When running under high network load a server may get a "connection reset by peer" error. This is most often seen with aws s3 cp operations during workflow "scatter" steps and on smaller EC2 instances with burstable throughput rather than fixed throughput.

Proposed Solution

From the S3 team:

"You may be exhausting the socket pool and attempting to reuse sockets before they are fully closed and/or the sockets may be timing out before the requests complete. If you want to experiment with some client-side settings that may help alleviate the issue, try:

expanding the ephemeral port range net.ipv4.ip_local_port_range
decreasing the TCP FIN timeout net.ipv4.tcp_fin_timeout
enable sockets in TIME_WAIT state to be reused with net.ipv4.tcp_tw_recycle=1 and net.ipv4.tcp_tw_reuse=1 "

Other kernel settings we could try include https://www.ibm.com/docs/en/linux-on-systems?topic=tuning-tcpip-ipv4-settings

These settings would be used in the LaunchTemplate of the EC2 worker nodes.

Other information

Mar 23 '22 20:03 markjschreiber

Greetings! Sorry to say but this is a very old issue that is probably not getting as much attention as it deserves. We encourage you to check if this is still an issue in the latest release and if you find that this is still a problem, please feel free to open a new one.

Jun 22 '22 00:06 github-actions[bot]

Worth keeping

Jun 23 '22 01:06 markjschreiber

No longer a priority

Oct 27 '22 20:10 markjschreiber

# # # #

*REQUIRED WORK:*
(1) Which kernel settings beginning with "net.ipv4." does the connection-reset issue name? List each of them.
(2) Quote the stretch of the connection-reset issue from "Other kernel settings" through "open a new one.".
The items have no connection to the connection-reset issue.

# # # #

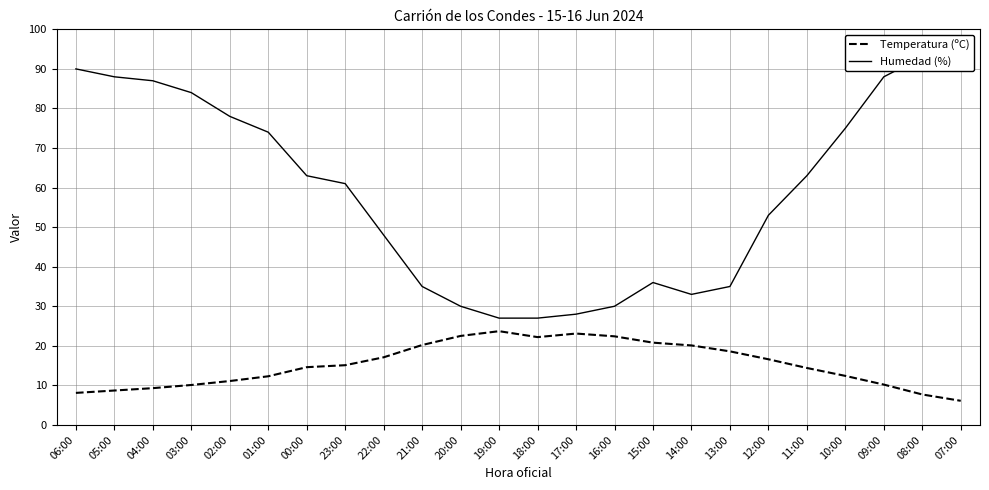

True or false: Temperatura (ºC) and Humedad (%) intersect in this chart.

False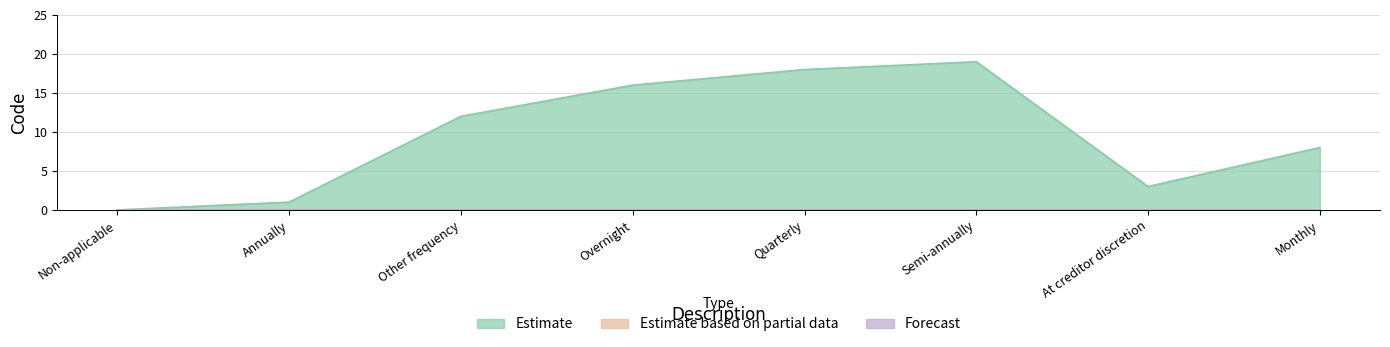

What is the spread (max minus min) of values at Monthly?

8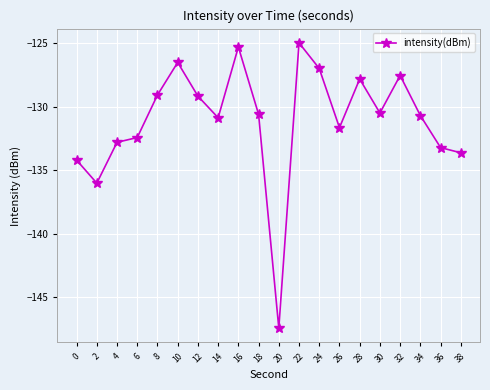

The value at 18 is -130.6. True or false?

True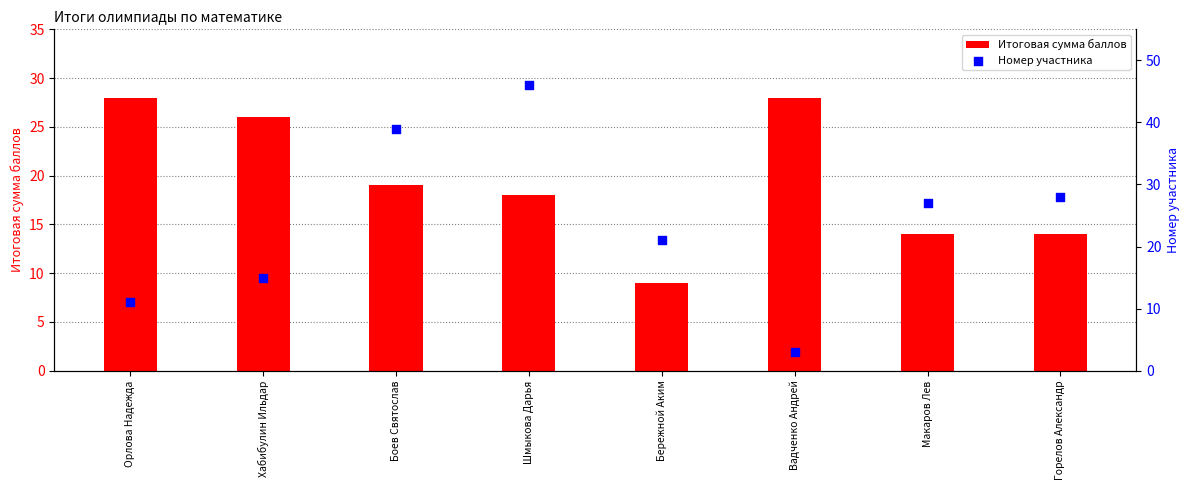

At which category is the sum across all series the highest?

Шмыкова Дарья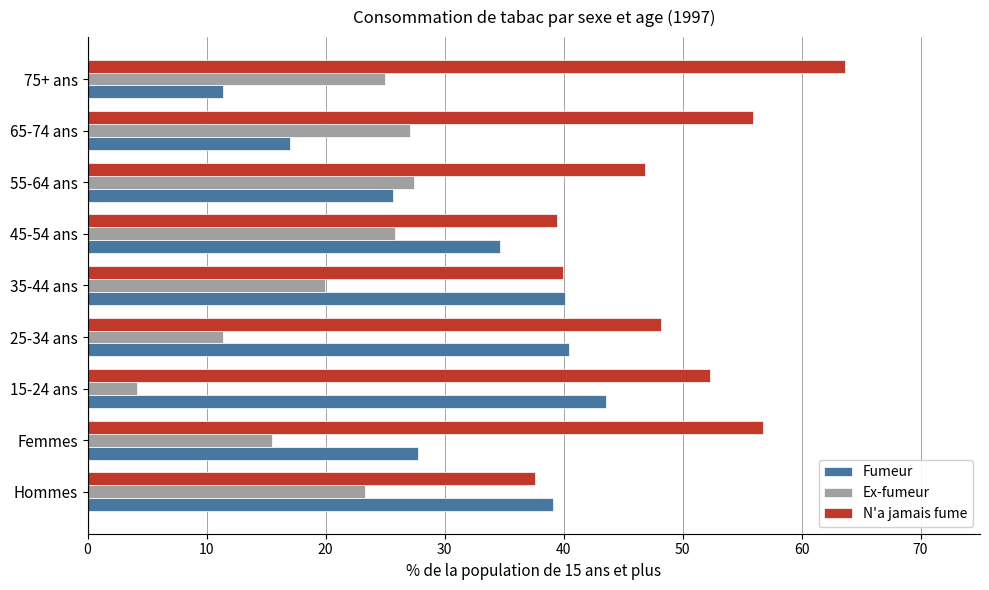

Rank the series by their average value, from highest to lowest.

N'a jamais fume, Fumeur, Ex-fumeur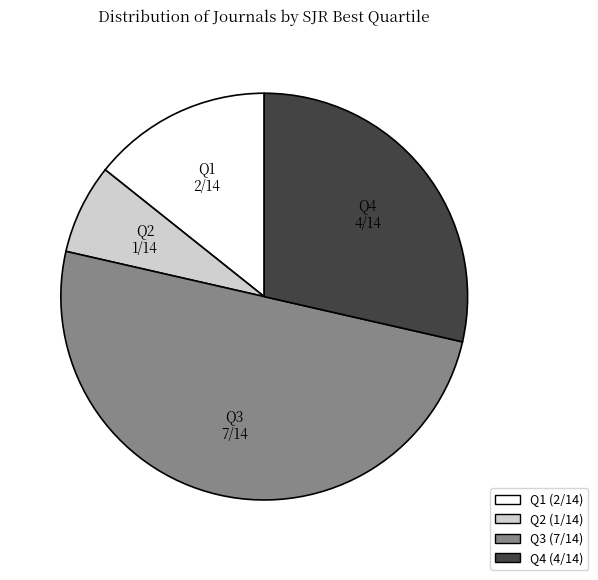

Which category has the smallest portion of the pie?

Q2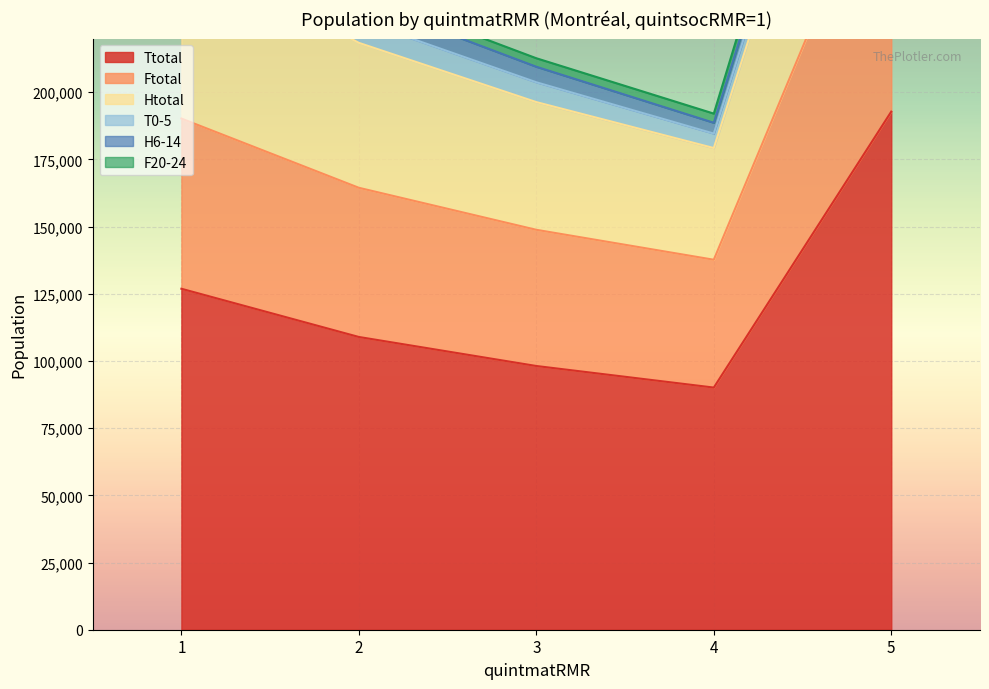

The value of Ttotal at 5 is 192800. True or false?

True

# # # #

*RESULTS FOR EACH TASK:*
(1)
net.ipv4.ip_local_port_range
net.ipv4.tcp_fin_timeout
net.ipv4.tcp_tw_recycle
net.ipv4.tcp_tw_reuse

(2)
Other kernel settings we could try include https://www.ibm.com/docs/en/linux-on-systems?topic=tuning-tcpip-ipv4-settings

These settings would be used in the LaunchTemplate of the EC2 worker nodes.

Other information

Mar 23 '22 20:03 markjschreiber

Greetings! Sorry to say but this is a very old issue that is probably not getting as much attention as it deserves. We encourage you to check if this is still an issue in the latest release and if you find that this is still a problem, please feel free to open a new one.